Structured pose outputs:
☆ ☆ ☆ ☆ ☆
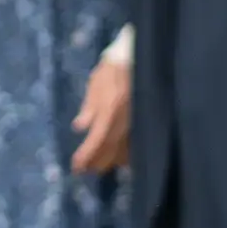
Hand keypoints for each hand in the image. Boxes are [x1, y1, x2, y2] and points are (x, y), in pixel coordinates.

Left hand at [71, 58, 130, 173]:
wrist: (140, 57)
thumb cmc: (113, 69)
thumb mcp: (96, 84)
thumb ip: (89, 107)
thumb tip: (79, 127)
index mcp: (111, 109)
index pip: (97, 139)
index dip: (86, 155)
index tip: (76, 166)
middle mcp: (127, 119)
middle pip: (112, 149)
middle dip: (97, 161)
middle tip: (85, 170)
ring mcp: (140, 121)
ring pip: (127, 150)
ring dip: (112, 160)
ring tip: (99, 166)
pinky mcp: (150, 121)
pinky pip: (139, 143)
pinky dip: (128, 153)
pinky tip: (120, 158)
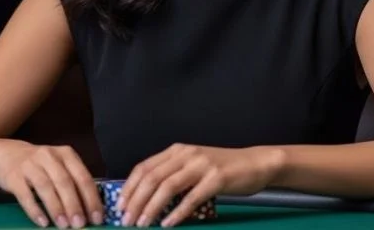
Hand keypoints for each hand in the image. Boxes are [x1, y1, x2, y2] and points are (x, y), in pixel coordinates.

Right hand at [0, 139, 102, 227]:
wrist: (7, 153)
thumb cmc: (41, 165)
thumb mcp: (59, 165)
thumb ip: (74, 182)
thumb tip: (90, 210)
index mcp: (66, 154)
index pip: (82, 177)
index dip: (91, 198)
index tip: (97, 218)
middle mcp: (49, 156)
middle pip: (64, 182)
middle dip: (74, 205)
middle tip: (80, 224)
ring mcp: (30, 165)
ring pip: (46, 187)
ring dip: (56, 208)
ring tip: (63, 225)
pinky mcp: (14, 176)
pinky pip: (25, 194)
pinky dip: (35, 210)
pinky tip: (43, 222)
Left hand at [118, 143, 284, 227]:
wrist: (254, 163)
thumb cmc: (222, 168)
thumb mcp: (192, 166)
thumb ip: (172, 175)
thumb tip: (145, 198)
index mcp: (177, 150)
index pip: (144, 167)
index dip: (129, 187)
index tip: (120, 206)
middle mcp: (186, 154)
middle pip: (152, 177)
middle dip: (136, 201)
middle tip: (126, 220)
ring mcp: (201, 165)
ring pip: (168, 186)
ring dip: (151, 207)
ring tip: (142, 224)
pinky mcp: (216, 178)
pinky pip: (192, 197)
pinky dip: (177, 212)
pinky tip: (168, 224)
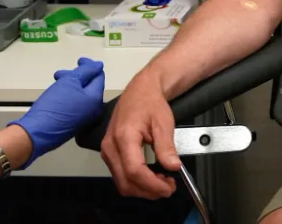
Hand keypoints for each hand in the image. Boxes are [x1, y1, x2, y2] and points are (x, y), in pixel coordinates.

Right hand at [9, 57, 105, 168]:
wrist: (35, 133)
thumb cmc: (54, 106)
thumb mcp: (69, 82)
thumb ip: (86, 71)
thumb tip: (98, 65)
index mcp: (96, 100)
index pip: (98, 77)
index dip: (90, 66)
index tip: (79, 60)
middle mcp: (94, 110)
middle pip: (89, 86)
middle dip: (76, 76)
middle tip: (62, 73)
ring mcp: (84, 119)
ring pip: (80, 95)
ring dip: (69, 85)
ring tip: (56, 81)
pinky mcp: (72, 124)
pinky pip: (74, 105)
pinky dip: (67, 96)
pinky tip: (56, 94)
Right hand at [100, 71, 180, 199]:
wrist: (140, 91)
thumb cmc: (150, 103)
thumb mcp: (163, 122)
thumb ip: (166, 146)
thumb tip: (173, 166)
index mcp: (124, 137)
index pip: (134, 171)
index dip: (152, 184)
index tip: (168, 188)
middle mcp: (111, 147)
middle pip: (126, 182)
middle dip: (148, 190)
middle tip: (169, 188)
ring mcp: (108, 151)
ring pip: (122, 182)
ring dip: (142, 188)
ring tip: (163, 183)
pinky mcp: (110, 154)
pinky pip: (120, 175)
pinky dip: (136, 181)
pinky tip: (152, 177)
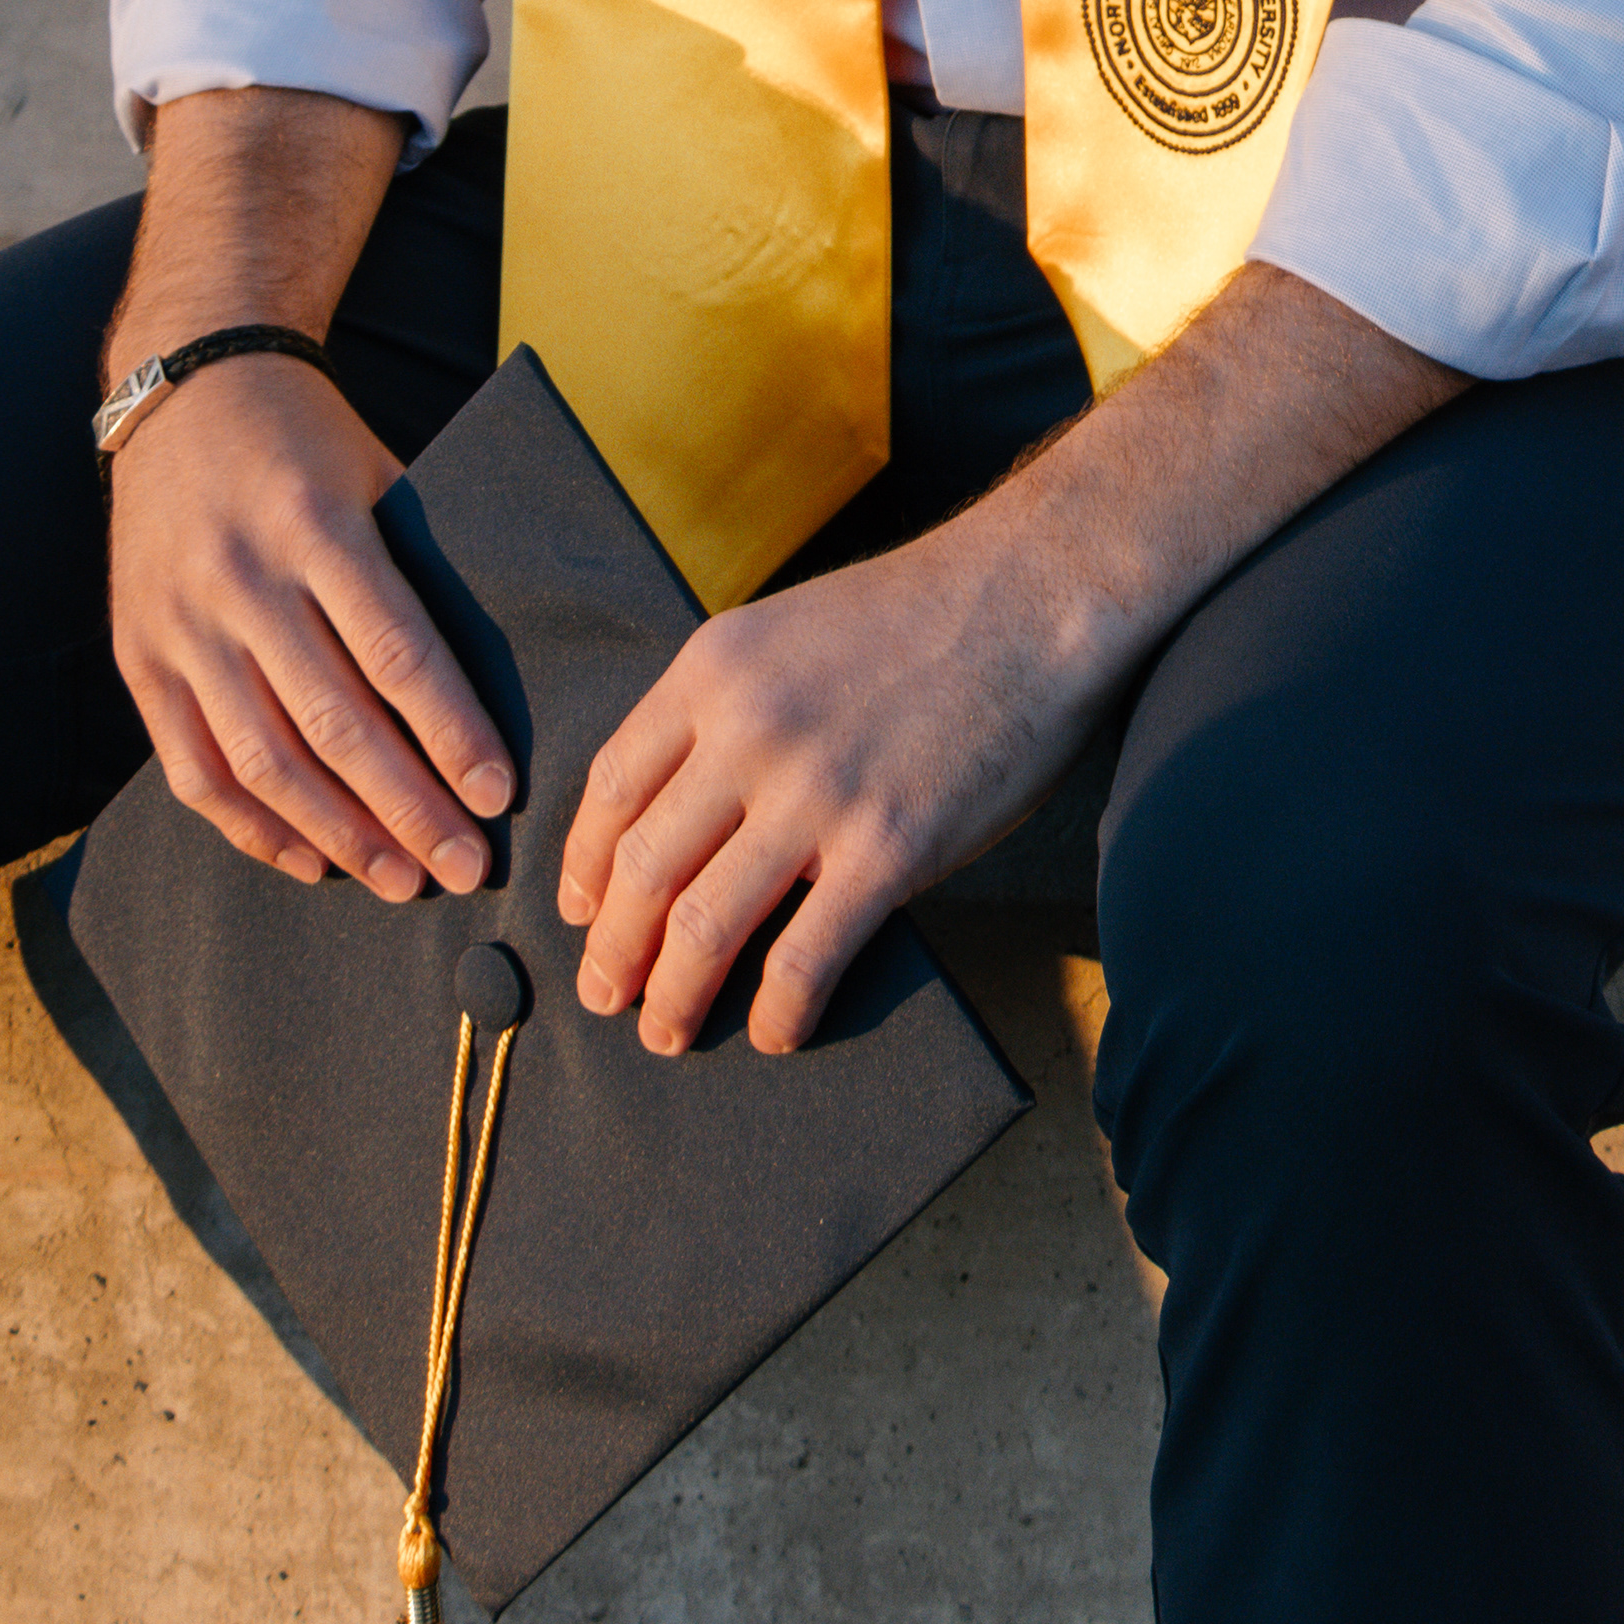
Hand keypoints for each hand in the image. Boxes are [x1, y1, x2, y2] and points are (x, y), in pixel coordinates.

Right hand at [105, 354, 515, 901]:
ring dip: (339, 835)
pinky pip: (195, 768)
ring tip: (403, 881)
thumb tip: (487, 689)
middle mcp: (241, 580)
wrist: (184, 388)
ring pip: (262, 760)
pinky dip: (254, 827)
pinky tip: (312, 861)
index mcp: (314, 524)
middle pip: (333, 723)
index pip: (395, 651)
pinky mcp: (140, 657)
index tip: (499, 793)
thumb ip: (415, 570)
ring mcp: (181, 625)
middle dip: (408, 808)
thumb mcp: (378, 475)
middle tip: (465, 866)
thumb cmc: (309, 438)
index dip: (450, 732)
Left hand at [558, 506, 1115, 1053]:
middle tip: (606, 997)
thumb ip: (731, 705)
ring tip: (668, 1032)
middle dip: (613, 951)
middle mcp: (748, 730)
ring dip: (674, 996)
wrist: (1039, 591)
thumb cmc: (924, 612)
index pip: (612, 788)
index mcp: (713, 669)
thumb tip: (690, 805)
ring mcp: (816, 792)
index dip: (584, 866)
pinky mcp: (889, 847)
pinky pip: (804, 959)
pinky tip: (776, 1031)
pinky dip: (778, 1012)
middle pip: (642, 869)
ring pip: (703, 927)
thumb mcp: (789, 629)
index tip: (584, 914)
☆ ☆ ☆ ☆ ☆
#### Problem requirements
Images are to be omitted; repeat the remaining data above exactly.

#### Task answer
Hand keypoints for each hand in the image. Boxes are [x1, y1, x2, y2] and points are (x, y), in pixel coordinates.

Left hand at [71, 58, 130, 173]:
wrist: (140, 57)
thumb cmc: (113, 69)
thumb mcp: (96, 84)
thumb ip: (89, 107)
thumb tip: (79, 127)
index mcp: (111, 109)
index pip: (97, 139)
index dip: (86, 155)
index tip: (76, 166)
middle mcp: (127, 119)
middle pip: (112, 149)
middle dip: (97, 161)
middle tip: (85, 170)
ring mcp: (140, 121)
ring pip: (127, 150)
ring dip: (112, 160)
ring tip: (99, 166)
pinky mcp: (150, 121)
pinky pip: (139, 143)
pinky dip: (128, 153)
pinky tip: (120, 158)
Hand keypoints for each hand in the image. Boxes are [x1, y1, x2, y2] and points are (x, y), in pixel coordinates.

Right hand at [0, 139, 102, 227]:
wrist: (7, 153)
thumb cmc: (41, 165)
thumb mcp: (59, 165)
thumb ip: (74, 182)
thumb tip: (90, 210)
index mcp: (66, 154)
index pip: (82, 177)
index dip: (91, 198)
index tip: (97, 218)
middle mcp: (49, 156)
middle pip: (64, 182)
middle dip: (74, 205)
middle tip: (80, 224)
ring mcp: (30, 165)
ring pip: (46, 187)
ring dip: (56, 208)
ring tip: (63, 225)
pinky mcp: (14, 176)
pinky pip: (25, 194)
pinky dip: (35, 210)
pinky tip: (43, 222)
Left hand at [118, 143, 284, 227]:
wrist: (254, 163)
thumb cmc: (222, 168)
thumb mcp: (192, 166)
thumb ip: (172, 175)
thumb tip: (145, 198)
index mcp: (177, 150)
index pip: (144, 167)
index dip: (129, 187)
index tip: (120, 206)
middle mcp: (186, 154)
middle pip: (152, 177)
middle dip: (136, 201)
middle tip: (126, 220)
ring mcp: (201, 165)
ring pip: (168, 186)
ring dip: (151, 207)
ring tip: (142, 224)
pinky mcp: (216, 178)
pinky pip: (192, 197)
pinky dip: (177, 212)
pinky tip: (168, 224)
Hand keypoints for each hand in the image. Boxes are [x1, y1, x2, y2] and points are (x, y), in pixel coordinates.

Right hand at [9, 57, 105, 168]:
wrist: (35, 133)
thumb cmc: (54, 106)
thumb mcp: (69, 82)
thumb ip: (86, 71)
thumb tip: (98, 65)
index mcp: (96, 100)
index pip: (98, 77)
index dip: (90, 66)
index tip: (79, 60)
middle mcp: (94, 110)
middle pip: (89, 86)
middle dip: (76, 76)
middle tip: (62, 73)
ring mcp: (84, 119)
ring pip: (80, 95)
ring dip: (69, 85)
ring tip: (56, 81)
pinky mcp: (72, 124)
pinky pip: (74, 105)
pinky dip: (67, 96)
pinky tip: (56, 94)
Right hand at [100, 71, 180, 199]:
wrist: (140, 91)
thumb cmc: (150, 103)
thumb mcp: (163, 122)
thumb ip: (166, 146)
thumb tip: (173, 166)
index mcp: (124, 137)
index pip: (134, 171)
index dip: (152, 184)
index tip: (168, 188)
middle mcp: (111, 147)
middle pip: (126, 182)
middle dip: (148, 190)
middle tip: (169, 188)
ring mcp: (108, 151)
ring pip: (122, 182)
ring dip: (142, 188)
ring tip: (163, 183)
pinky mcp: (110, 154)
pinky pip: (120, 175)
pinky dip: (136, 181)
pinky tip: (152, 177)
Hand keypoints for each hand in the image. Boxes are [x1, y1, x2, y2] and points are (x, y), in pixel coordinates.

Right hand at [105, 354, 515, 901]:
ring dip: (339, 835)
pinky pip: (195, 768)
ring tip: (403, 881)
thumb tip: (487, 689)
middle mcp: (241, 580)
wrist: (184, 388)
ring pip: (262, 760)
pinky dip: (254, 827)
pinky tip: (312, 861)
index mcp: (314, 524)
middle pip: (333, 723)
index pip: (395, 651)
pinky mcp: (140, 657)
index tip: (499, 793)
thumb ip: (415, 570)
ring mcp: (181, 625)
middle dip: (408, 808)
thumb mcp: (378, 475)
middle tip: (465, 866)
thumb cmc: (309, 438)
index dip: (450, 732)
Left hand at [558, 506, 1115, 1053]:
middle tip: (606, 997)
thumb ip: (731, 705)
ring tip: (668, 1032)
middle dip: (613, 951)
middle mcp: (748, 730)
ring dip: (674, 996)
wrist: (1039, 591)
thumb cmc: (924, 612)
index pip: (612, 788)
index mcp: (713, 669)
thumb tip: (690, 805)
ring mcp: (816, 792)
index dip: (584, 866)
pinky mcp: (889, 847)
pinky pip: (804, 959)
pinky tip: (776, 1031)
pinky dip: (778, 1012)
middle pip: (642, 869)
ring pip: (703, 927)
thumb mcp: (789, 629)
index tip: (584, 914)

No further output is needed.